17 Jul 2019

Original Title : The Handmaid’s Tale Season 3 Episode 9: Heroic
Title : The Handmaid’s Tale
Season : 3
Episodes : 9
Episodes Title : Heroic
Genre : Drama, Sci-Fi & Fantasy
Air Date : 2019-07-17
Watch Full this link! : http://bit.ly/2SoQQxN

Overview : Set in a dystopian future, a woman is forced to live as a concubine under a fundamentalist theocratic dictatorship. A TV adaptation of Margaret Atwood’s novel.

There’s a weird condition called “alarm fatigue” that hospital personnel sometimes develop. All these bips and beeps and boops start to fade into the background after a while, so when the pumps and machines start to indicate there’s truly a problem, doctors and nurses aren’t always able to pick up on it.

June, even after 32 days — and then, apparently, several months — in a hospital room, with ventilators and EKG readers dinging mercilessly, all day and all night, still hears the beeps. “Ohhhh baby, do you know what that’s worth,” she mouths along with the chimes, calling up Belinda Carlisle’s “Heaven Is a Place on Earth,” before she turns straight to the camera and, in a move that breaks the fourth wall a little more thoroughly than her prior stares and grimaces, tells the viewer, “You’ll hear it.”

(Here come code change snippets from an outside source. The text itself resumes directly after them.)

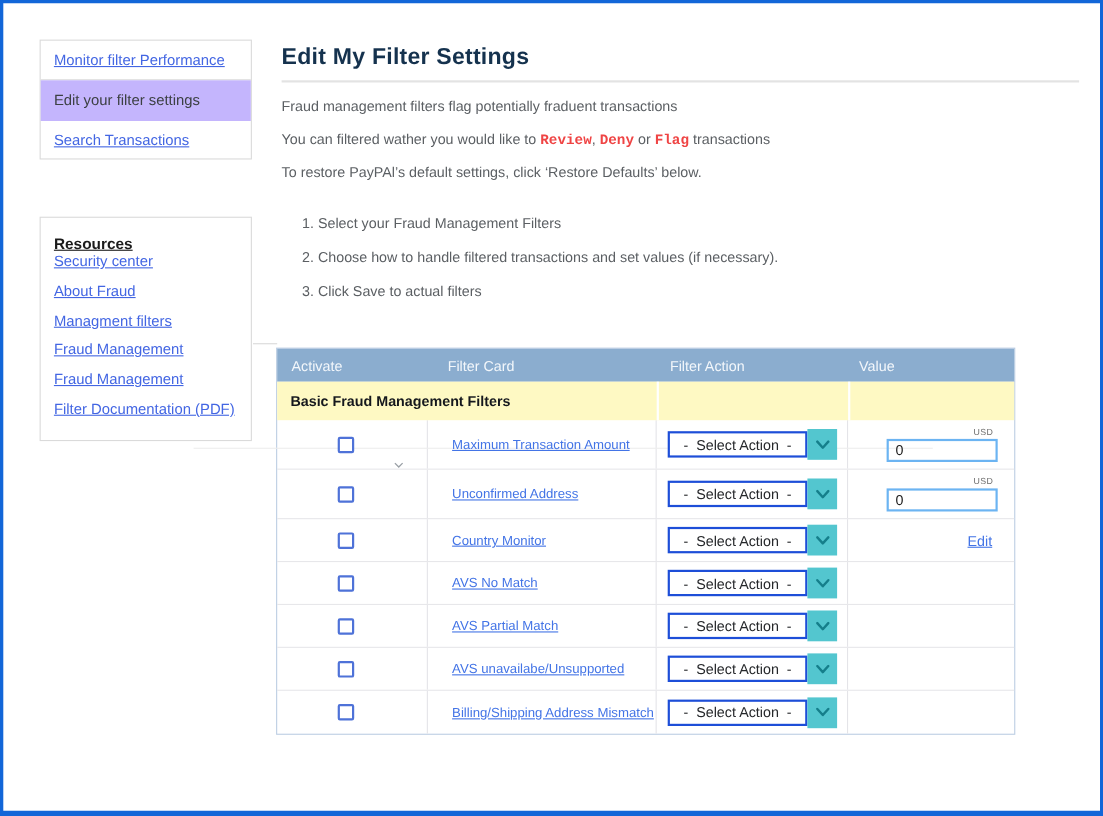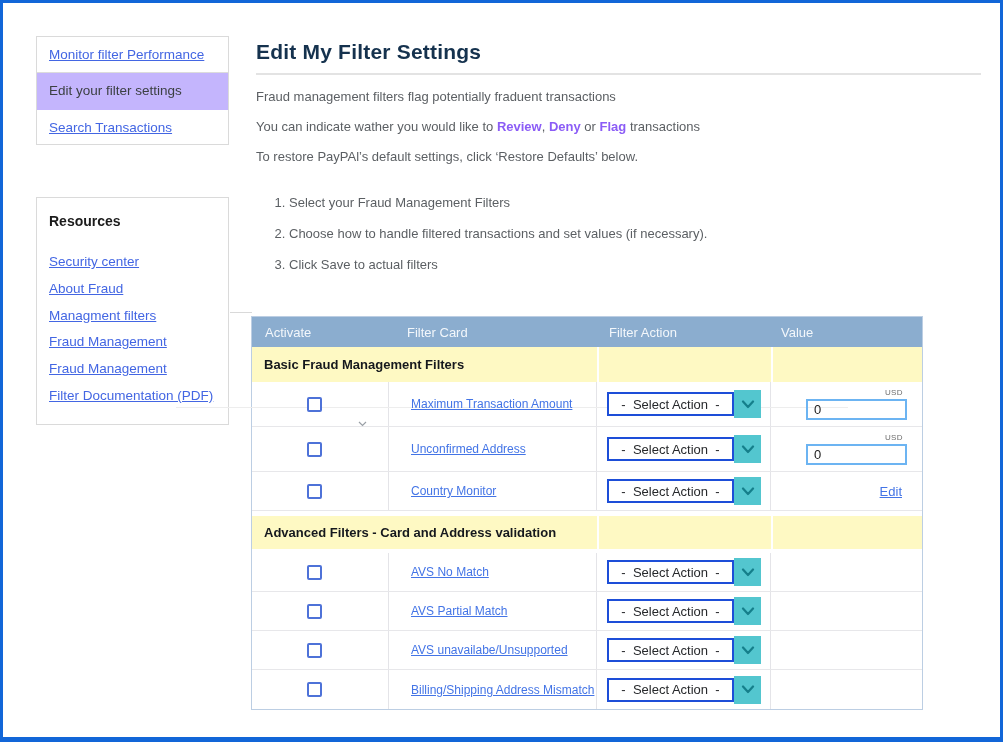--- a/index.html
+++ b/index.html
@@ -92,7 +92,7 @@
   <div class="h1-rule"></div>
 
   <p class="para p1">Fraud management filters flag potentially fraduent transactions</p>
-  <p class="para p2"><span>You can indicate wather you would like to </span><b>Review</b><span>, </span><b>Deny</b><span> or </span><b>Flag</b><span> transactions</span></p>
+  <p class="para p2"><span>You can filtered wather you would like to </span><b>Review</b><span>, </span><b>Deny</b><span> or </span><b>Flag</b><span> transactions</span></p>
   <p class="para p3">To restore PayPAl’s default settings, click ‘Restore Defaults’ below.</p>
 
   <ol class="steps">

And you do. Or at least I did. It’s the sort of oddity that at first might make you giggle but then feels suffocating, a form of auditory torture. I found myself mildly relieved every time Ofmatthew (or Natalie, whose real name we learned at the end of the last episode when Aunt Lydia screamed it in Loaves and Fishes) seized or slowed her breathing and the pitch and tenor of the beeps would change. That song is cruel in any circumstances (besides when it’s used in Romy and Michele’s High School Reunion) and downright maddening here.

For June, who has no relief from the dings, the white glare of the room, or the smells of antiseptic and shit and encroaching death, it’s enough to push her around the bend. As punishment (for taunting Ofmatthew, possibly, or for just generally failing to comply with any of the rules governing handmaids for the last two years or so), June is forced to kneel in supplication all day long, praying that her walking partner will heal. Wait, scratch that, she’s praying that Ofmatthew’s baby will make it to viability so the mother, who is a great uterus but of little other value to Gilead, can just die already.

Along with June’s descent into madness, that’s the big takeaway of “Heroic”: the shudder-inducing reality of what happens when the life of the baby is valued that much more than the life of the mother, when the fetus, an unknown being, is considered more important than its creator by dint of society’s obsession with the “innocence” of babies. Ofmatthew, who we should honor as Natalie with her real name, has become just a vessel for the safekeeping of this other human, a womb that just so happens to have a human attached. Could Natalie have been saved when she was brought in? Most likely not, as the doctor explains that she’d lost a tremendous amount of blood. (It also didn’t help that two Guardians dragged her out of the market after she was shot like she was already dead. Which makes me wonder why a government so hellbent on making more babies wouldn’t take better steps to mark pregnant handmaids. They’re already wearing scarlet robes and wings, for Christ’s sake, just tie a “Baby Onboard” sign to their heads or something.) But still, Natalie is stripped of every dignity, made to lie there helpless and maybe suffering so that her sick society can produce its next generation.